Darüber hinaus ist der Deutsche Wetterdienst auch an den Untersuchungen der Deutschen Bundespost im Bereich des Bildschirmtextes beteiligt, um zeitnähere und spezialisiertere Berichte geben zu können.
Es liegen keine weiteren Zusatzfragen vor.
Ich rufe die Frage 31 des Herrn Abgeordneten Dr.
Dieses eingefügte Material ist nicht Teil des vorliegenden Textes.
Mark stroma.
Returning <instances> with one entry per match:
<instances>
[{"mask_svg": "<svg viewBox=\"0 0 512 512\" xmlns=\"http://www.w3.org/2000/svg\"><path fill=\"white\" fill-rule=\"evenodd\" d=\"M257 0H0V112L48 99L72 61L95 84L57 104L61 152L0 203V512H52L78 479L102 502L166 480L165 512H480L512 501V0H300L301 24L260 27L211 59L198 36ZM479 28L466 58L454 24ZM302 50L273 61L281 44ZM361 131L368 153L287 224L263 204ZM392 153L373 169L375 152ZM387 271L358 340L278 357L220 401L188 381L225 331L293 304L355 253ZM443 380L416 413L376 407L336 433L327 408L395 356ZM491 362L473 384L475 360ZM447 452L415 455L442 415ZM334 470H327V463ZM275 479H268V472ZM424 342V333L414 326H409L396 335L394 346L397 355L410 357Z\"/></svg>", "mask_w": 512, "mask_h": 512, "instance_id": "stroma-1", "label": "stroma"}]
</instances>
Weber auf:
Ist es zutreffend daß bei der Deutschen Bundespost ein Beförderungsstau dadurch entstanden ist, daß sich die Wartezeit bis zur Übertragung eines höherwertigen Amts für eine Gru pe von Beamten wesentlich verlängert und damit deren herkömmliche Berufserwartungen nicht oder nur unzureichend erfüllt werden mit der Folge, daß bei der Deutschen Bundespost 3620 Oberinspektoren beschäftigt werden, die 40 Jahre und älter sind, und daß ein so hoher Anteil lebensälterer Oberinspektoren in keiner anderen Verwaltung erreicht wird?
Mahne, Parl. Staatssekretär: Wenn Sie gestatten, Herr Präsident, und wenn der Herr Abgeordnete einverstanden ist, möchte ich wegen des Sachzusammenhangs die beiden Fragen 31 und 32 zusammen beantworten.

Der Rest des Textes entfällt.